Try it -> Reproduce word for word each of the lines from the first one below through the line containing "lawyers in Italy), who", with both included.

Material for this task ->
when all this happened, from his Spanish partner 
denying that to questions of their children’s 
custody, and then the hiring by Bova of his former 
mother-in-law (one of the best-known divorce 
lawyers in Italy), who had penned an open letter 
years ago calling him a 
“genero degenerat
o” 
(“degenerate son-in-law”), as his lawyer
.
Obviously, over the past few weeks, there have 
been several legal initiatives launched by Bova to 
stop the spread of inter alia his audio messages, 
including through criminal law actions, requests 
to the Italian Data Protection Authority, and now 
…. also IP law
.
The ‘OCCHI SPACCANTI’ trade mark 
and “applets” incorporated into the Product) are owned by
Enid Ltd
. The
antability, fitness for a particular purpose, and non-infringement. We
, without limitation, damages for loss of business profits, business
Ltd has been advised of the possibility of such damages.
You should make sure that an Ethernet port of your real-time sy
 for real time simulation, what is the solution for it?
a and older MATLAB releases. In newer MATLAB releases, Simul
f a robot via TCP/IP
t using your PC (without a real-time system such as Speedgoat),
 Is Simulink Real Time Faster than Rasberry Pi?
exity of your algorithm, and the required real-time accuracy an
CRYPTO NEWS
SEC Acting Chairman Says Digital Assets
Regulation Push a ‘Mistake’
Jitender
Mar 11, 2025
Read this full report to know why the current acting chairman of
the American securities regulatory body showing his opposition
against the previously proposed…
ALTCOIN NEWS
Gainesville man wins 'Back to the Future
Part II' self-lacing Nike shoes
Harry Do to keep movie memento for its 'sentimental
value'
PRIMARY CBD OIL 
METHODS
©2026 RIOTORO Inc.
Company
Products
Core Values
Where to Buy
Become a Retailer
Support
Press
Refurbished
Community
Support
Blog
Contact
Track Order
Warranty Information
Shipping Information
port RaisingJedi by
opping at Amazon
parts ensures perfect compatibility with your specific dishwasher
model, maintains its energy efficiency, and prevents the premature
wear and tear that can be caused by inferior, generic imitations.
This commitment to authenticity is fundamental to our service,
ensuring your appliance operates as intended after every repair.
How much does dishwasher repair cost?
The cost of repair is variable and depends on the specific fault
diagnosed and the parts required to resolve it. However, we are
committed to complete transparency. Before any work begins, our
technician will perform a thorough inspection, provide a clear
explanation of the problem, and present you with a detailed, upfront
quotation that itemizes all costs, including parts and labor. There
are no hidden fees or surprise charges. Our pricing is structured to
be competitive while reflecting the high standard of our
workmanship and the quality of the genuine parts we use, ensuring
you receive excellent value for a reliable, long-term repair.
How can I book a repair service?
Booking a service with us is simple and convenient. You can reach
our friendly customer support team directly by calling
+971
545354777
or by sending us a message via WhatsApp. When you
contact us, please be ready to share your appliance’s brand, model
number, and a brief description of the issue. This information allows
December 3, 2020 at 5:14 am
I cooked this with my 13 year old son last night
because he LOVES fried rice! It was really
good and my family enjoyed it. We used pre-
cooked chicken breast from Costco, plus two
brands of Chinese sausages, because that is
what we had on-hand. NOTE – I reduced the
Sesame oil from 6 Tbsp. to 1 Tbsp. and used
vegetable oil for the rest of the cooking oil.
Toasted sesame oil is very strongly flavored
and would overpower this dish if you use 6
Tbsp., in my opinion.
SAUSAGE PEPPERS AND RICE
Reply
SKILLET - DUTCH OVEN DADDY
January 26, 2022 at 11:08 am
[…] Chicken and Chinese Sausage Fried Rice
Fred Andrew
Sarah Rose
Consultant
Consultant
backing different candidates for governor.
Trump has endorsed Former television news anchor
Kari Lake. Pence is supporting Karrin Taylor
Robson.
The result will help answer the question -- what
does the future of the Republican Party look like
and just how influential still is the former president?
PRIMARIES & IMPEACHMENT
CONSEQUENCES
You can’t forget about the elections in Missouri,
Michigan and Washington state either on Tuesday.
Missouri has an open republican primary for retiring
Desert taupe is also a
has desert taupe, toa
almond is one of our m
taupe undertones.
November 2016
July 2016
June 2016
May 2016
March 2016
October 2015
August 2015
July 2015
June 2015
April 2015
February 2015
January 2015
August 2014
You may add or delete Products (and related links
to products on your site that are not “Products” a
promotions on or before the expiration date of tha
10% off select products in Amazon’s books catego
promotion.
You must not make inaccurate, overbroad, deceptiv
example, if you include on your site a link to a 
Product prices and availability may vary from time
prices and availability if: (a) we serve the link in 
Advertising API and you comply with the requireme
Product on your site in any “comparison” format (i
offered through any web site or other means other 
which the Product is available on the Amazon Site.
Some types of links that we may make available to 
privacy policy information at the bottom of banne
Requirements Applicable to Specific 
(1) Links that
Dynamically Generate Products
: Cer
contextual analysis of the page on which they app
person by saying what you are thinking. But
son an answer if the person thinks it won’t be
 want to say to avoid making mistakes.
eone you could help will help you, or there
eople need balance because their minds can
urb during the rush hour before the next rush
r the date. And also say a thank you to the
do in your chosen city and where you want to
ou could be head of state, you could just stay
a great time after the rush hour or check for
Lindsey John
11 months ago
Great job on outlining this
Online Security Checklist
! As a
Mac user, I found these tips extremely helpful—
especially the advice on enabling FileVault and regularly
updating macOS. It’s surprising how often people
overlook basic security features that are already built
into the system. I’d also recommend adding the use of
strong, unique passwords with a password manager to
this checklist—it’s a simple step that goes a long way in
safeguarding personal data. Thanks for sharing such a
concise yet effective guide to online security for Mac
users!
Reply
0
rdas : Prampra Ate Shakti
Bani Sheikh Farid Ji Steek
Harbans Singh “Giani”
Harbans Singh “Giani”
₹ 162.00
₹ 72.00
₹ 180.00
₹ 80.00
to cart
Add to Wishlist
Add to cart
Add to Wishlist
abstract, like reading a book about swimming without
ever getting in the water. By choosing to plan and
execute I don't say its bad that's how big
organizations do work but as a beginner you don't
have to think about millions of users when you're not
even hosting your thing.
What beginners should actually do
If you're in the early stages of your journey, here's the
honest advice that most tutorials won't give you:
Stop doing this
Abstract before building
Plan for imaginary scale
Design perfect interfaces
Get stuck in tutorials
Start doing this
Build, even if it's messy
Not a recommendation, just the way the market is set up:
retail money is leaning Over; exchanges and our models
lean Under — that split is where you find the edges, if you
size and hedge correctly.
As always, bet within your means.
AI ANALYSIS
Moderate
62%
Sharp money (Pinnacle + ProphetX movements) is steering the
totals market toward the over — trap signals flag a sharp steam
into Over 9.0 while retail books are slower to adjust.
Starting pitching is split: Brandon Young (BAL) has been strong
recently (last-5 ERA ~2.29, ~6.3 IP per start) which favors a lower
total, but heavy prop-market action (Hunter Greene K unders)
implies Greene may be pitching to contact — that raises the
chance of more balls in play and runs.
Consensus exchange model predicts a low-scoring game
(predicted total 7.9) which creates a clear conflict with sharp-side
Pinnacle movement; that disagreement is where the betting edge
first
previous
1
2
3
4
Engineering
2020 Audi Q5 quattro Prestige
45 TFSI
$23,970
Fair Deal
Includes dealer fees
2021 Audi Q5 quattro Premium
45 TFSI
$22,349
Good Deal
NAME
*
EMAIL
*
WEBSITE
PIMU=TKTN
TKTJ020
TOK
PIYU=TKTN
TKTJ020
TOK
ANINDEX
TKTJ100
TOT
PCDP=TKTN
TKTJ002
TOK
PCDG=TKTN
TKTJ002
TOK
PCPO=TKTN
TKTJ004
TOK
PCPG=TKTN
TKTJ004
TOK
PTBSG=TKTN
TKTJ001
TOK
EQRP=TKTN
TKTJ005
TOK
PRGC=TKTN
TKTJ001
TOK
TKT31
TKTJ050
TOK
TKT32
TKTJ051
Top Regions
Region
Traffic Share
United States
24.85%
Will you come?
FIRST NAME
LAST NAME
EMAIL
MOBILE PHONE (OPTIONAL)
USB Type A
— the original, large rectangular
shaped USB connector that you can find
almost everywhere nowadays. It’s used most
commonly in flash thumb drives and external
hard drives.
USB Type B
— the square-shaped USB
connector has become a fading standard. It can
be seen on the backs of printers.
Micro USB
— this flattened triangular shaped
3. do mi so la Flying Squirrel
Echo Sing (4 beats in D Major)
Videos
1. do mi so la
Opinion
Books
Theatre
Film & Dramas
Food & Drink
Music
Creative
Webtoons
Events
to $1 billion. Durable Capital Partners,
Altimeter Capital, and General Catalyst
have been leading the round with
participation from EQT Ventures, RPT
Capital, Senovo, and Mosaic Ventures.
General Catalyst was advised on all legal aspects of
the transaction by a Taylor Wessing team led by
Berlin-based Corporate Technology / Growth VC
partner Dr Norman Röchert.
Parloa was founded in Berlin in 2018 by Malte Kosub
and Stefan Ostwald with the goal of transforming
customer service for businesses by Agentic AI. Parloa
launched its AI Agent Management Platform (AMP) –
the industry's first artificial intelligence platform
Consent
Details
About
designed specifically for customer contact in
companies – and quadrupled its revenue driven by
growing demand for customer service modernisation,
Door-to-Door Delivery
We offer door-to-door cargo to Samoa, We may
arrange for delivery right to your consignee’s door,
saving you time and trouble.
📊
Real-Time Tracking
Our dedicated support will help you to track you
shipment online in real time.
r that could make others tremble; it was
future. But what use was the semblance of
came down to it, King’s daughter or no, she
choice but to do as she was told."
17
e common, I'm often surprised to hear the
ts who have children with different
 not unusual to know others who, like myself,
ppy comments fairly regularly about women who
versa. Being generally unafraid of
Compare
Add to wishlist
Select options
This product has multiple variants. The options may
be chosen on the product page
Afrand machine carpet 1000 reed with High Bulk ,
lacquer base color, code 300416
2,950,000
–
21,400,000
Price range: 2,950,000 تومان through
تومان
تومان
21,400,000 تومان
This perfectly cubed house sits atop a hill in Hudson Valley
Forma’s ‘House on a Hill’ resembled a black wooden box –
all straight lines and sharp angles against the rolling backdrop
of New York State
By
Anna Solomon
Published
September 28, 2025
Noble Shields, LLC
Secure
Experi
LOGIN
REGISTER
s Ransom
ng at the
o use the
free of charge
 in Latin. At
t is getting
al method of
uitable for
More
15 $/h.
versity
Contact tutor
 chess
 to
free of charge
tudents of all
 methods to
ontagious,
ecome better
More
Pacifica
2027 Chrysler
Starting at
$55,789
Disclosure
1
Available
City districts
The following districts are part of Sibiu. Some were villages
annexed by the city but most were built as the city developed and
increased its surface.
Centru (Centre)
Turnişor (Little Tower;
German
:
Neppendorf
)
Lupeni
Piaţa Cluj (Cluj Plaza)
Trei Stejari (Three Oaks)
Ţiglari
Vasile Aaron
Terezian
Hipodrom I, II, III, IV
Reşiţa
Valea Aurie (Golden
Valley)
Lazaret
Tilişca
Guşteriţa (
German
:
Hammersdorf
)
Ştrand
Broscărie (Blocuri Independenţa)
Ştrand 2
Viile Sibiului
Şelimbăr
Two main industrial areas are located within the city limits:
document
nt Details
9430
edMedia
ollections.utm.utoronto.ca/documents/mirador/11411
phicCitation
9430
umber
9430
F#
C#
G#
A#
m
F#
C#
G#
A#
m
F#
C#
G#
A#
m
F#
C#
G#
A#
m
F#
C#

Answer box ->
when all this happened, from his Spanish partner 
denying that to questions of their children’s 
custody, and then the hiring by Bova of his former 
mother-in-law (one of the best-known divorce 
lawyers in Italy), who had penned an open letter 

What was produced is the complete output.